The broken-backed structure isn’t the screenplay’s only problem. The dialogue, while clunky, isn’t off-puttingly so, but the presentation of the Japanese is a definite missed trick. Screenwriter Wallace is careful to explain the ‘enemy’s’ motives, and to avoid potential charges stereotyping and demonisation. But the only Japanese who have any lines are elderly, military top brass – in a movie that places such premium on surface appeal, they’re not especially sympathetic figures. And it isn’t really enough to just include a brief shot inside a Japanese cockpit, showing a photo of one of the pilots’ girlfriends tacked up on the control panel.
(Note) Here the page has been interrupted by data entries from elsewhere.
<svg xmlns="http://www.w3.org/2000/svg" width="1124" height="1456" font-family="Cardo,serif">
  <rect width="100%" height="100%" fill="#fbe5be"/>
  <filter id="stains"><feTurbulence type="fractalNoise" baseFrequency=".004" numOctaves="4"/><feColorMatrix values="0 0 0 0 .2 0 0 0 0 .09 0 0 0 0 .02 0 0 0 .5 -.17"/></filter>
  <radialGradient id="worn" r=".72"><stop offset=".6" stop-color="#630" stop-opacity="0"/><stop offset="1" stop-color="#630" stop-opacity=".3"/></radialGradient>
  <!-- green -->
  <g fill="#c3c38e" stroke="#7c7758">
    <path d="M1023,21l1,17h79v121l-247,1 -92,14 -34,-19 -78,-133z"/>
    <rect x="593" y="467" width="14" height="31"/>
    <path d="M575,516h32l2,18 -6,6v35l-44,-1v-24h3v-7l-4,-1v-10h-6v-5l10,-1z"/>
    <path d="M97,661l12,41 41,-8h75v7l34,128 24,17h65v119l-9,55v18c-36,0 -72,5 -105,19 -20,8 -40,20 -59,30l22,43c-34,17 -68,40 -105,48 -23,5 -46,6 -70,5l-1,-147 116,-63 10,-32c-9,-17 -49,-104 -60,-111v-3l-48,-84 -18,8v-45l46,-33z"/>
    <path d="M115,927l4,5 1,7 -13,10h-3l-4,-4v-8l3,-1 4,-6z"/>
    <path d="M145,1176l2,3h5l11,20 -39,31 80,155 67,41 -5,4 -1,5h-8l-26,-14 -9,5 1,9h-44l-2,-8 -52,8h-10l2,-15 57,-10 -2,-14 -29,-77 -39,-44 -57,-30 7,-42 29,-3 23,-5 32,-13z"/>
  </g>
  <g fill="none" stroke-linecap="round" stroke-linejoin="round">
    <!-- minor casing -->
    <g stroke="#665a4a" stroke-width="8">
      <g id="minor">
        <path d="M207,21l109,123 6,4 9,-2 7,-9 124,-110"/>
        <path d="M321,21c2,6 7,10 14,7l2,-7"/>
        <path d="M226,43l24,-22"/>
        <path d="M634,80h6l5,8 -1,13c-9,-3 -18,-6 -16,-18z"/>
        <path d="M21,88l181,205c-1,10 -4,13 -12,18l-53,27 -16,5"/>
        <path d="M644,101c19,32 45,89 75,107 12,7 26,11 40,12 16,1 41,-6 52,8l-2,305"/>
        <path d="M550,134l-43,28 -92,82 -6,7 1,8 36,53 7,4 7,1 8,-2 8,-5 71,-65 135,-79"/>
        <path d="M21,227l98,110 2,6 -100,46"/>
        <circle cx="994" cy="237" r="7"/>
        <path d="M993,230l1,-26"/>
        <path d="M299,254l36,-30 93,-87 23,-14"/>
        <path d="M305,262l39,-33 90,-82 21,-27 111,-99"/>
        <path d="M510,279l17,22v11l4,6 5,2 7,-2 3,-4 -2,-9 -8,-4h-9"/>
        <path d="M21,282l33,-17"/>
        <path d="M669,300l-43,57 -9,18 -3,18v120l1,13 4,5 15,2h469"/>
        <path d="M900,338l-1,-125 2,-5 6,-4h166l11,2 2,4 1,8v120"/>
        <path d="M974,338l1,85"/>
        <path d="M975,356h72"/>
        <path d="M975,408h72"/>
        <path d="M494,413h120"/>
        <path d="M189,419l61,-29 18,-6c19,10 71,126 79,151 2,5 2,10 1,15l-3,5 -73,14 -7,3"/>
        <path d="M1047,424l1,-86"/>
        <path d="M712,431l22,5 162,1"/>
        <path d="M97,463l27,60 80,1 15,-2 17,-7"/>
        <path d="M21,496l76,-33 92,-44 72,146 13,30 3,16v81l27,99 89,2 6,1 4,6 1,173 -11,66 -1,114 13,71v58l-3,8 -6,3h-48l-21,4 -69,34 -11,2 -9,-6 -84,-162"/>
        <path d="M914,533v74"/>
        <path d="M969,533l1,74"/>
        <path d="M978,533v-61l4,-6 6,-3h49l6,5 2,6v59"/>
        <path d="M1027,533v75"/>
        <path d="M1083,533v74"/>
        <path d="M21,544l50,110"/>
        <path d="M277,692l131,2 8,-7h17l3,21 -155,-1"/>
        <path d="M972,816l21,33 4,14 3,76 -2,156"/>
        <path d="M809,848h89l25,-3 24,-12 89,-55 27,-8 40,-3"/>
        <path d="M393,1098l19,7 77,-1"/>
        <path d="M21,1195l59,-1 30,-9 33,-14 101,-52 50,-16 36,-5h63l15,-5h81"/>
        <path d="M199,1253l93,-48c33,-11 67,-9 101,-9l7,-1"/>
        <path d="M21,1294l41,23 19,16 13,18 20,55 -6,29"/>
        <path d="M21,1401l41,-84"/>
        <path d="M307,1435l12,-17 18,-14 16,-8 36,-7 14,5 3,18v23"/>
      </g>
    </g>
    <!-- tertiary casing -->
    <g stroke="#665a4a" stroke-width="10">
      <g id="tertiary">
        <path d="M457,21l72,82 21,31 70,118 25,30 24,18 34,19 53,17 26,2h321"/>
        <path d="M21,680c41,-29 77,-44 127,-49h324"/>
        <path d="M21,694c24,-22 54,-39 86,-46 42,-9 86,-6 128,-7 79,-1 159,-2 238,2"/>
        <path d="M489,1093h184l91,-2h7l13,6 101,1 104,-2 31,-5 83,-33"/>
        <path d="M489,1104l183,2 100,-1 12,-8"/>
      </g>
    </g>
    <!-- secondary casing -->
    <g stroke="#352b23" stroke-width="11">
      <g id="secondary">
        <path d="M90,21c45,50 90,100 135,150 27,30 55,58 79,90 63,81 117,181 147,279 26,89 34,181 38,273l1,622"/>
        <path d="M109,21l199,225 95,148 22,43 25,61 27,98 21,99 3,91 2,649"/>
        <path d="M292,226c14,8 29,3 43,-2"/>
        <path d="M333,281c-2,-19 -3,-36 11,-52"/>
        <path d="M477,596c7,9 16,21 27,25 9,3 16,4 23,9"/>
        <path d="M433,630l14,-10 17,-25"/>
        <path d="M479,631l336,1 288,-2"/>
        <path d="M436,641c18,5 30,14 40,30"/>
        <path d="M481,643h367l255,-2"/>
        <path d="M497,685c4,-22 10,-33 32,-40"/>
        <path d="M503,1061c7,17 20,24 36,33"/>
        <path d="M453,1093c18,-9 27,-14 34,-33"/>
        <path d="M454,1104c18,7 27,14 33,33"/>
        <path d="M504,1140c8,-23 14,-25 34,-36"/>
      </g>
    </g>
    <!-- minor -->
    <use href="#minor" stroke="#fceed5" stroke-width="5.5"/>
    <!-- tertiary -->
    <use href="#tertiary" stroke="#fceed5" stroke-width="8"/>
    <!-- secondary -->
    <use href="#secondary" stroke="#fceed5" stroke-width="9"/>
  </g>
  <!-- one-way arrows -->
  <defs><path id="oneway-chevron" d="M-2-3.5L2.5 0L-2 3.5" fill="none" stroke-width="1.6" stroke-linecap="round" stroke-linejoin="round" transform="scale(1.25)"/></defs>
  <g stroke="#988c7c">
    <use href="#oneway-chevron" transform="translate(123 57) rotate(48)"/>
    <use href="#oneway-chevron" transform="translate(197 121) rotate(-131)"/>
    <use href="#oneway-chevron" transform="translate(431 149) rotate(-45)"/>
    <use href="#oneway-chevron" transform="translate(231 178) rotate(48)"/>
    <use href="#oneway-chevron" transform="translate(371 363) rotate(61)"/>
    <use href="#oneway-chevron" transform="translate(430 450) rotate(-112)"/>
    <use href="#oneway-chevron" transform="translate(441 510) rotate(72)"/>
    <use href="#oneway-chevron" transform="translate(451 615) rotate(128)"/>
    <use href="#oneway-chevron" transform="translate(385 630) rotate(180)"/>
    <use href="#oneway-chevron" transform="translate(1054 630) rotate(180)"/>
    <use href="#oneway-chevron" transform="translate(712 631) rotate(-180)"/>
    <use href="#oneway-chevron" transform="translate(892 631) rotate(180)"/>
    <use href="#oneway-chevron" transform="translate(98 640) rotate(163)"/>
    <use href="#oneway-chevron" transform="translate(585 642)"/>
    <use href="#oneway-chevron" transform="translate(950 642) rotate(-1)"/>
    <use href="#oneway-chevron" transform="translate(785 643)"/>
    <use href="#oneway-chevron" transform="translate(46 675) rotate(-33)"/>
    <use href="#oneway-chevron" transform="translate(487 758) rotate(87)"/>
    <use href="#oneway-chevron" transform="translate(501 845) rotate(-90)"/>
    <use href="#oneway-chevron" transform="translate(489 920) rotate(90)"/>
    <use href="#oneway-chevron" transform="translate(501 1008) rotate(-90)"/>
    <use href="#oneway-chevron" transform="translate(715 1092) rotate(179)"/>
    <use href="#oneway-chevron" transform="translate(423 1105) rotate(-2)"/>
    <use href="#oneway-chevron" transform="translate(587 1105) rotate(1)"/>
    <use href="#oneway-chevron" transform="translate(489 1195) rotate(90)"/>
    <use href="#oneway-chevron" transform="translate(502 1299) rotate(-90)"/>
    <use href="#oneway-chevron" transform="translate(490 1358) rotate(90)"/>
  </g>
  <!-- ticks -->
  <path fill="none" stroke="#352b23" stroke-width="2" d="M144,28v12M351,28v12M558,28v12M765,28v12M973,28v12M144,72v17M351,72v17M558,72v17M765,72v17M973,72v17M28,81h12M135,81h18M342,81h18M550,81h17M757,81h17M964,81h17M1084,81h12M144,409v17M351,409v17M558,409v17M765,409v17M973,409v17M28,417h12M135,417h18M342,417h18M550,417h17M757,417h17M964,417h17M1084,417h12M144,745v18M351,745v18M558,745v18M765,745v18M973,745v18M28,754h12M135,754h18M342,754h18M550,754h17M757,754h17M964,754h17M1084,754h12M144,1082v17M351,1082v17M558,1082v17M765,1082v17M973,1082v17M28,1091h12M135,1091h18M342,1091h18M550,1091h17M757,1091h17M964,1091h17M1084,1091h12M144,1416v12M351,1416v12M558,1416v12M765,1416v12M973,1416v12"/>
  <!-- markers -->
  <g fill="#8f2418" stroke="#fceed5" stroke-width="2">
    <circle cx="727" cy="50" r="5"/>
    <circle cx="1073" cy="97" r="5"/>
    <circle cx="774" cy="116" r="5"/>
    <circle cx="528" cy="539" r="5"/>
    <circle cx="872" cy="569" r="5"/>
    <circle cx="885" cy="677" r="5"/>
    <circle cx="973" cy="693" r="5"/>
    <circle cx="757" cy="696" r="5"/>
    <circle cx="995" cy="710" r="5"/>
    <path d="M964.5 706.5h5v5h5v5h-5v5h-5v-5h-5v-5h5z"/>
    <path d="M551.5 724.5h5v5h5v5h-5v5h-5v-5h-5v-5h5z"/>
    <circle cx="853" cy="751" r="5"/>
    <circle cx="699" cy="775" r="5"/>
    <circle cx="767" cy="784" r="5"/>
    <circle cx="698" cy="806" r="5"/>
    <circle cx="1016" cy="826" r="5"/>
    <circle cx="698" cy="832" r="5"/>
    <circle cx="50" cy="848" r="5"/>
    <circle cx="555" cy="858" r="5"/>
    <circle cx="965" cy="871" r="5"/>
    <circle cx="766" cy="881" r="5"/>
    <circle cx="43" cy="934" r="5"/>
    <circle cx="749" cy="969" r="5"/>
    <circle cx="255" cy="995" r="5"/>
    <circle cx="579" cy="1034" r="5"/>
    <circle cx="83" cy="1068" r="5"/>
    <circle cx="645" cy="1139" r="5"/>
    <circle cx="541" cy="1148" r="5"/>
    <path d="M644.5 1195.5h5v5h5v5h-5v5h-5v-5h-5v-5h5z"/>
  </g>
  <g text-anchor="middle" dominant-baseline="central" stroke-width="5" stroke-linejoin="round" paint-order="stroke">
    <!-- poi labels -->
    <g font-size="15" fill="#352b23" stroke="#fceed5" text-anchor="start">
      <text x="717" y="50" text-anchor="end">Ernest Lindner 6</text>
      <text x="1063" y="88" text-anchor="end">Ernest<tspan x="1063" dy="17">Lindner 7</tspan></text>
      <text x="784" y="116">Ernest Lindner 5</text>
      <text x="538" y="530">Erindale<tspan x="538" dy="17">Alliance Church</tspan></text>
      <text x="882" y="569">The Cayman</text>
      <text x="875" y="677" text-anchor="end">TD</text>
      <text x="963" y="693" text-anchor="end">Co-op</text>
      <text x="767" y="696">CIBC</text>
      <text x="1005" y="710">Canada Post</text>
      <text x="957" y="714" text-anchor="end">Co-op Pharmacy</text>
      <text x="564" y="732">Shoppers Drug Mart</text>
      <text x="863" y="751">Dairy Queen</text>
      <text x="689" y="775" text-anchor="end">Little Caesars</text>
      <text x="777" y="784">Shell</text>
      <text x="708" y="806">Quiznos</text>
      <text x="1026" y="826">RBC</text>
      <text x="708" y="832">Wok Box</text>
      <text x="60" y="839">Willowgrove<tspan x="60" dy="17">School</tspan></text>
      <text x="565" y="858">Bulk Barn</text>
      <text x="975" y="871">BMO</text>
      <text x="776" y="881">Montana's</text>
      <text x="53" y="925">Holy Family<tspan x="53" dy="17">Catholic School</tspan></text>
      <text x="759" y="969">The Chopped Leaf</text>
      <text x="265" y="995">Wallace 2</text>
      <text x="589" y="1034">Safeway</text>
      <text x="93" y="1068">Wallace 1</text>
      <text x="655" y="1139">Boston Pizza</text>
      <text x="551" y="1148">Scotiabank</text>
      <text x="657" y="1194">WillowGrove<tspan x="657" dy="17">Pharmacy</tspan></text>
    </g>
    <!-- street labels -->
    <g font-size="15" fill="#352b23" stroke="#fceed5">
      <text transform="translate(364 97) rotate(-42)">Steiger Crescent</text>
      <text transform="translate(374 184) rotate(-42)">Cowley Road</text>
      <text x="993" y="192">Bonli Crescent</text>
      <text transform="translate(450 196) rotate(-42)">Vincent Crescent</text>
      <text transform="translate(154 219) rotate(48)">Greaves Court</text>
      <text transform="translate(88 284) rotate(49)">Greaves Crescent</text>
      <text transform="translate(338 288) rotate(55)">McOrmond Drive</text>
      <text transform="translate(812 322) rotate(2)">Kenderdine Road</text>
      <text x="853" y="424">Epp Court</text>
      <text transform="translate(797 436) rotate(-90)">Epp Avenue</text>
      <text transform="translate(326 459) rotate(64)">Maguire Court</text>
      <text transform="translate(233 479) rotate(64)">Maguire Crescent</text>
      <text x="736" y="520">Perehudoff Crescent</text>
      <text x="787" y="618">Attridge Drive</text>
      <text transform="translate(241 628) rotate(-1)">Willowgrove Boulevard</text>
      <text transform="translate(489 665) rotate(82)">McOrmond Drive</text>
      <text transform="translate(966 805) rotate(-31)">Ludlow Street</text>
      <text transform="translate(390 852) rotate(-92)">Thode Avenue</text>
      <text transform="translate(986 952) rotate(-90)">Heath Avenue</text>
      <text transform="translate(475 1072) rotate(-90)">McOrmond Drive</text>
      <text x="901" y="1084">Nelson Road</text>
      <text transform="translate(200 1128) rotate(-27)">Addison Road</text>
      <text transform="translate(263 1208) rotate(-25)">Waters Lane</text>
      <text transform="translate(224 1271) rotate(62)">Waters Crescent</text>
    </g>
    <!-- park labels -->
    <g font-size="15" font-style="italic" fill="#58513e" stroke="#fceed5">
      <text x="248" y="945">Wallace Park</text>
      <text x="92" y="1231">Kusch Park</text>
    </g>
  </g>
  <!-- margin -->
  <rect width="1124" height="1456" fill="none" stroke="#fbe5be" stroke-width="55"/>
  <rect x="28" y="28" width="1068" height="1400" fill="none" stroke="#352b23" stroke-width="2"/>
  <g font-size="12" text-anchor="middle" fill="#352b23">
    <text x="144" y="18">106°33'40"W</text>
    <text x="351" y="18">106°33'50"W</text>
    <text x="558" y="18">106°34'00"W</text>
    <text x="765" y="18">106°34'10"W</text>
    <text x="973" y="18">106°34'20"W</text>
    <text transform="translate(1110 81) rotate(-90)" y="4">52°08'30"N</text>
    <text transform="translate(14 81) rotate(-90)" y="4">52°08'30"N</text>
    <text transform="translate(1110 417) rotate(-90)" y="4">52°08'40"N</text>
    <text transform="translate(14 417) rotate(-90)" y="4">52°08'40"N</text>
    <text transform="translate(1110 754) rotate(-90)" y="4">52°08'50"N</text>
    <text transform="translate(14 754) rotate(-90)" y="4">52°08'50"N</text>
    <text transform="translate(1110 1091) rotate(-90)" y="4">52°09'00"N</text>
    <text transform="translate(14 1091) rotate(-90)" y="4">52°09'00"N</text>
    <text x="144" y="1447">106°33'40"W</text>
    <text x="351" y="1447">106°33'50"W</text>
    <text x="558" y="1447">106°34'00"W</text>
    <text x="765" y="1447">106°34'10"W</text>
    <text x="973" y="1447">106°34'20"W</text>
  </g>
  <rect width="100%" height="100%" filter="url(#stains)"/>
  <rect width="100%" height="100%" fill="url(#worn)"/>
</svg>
With all this time to play with, surely screenwriter Wallace could have given names, personalities and back stories to a couple of Affleck and Harnett’s eastern counterparts. Then again, at least we meet some Japanese – the only Hawaiian on view has all of three seconds to shout his single line.

There’s no point pretending Pearl Harbor is flawless, or particularly well made, or, for that matter, particularly well-intentioned. But there’s little to justify the vitriolic denunciations that have greeted the film’s arrival in so many critical quarters: confronted with the easiest of easy targets, many commentators have let themselves get carried away landing punch after punch. It’s only a movie, and as only-a-movie movies go, it goes OK.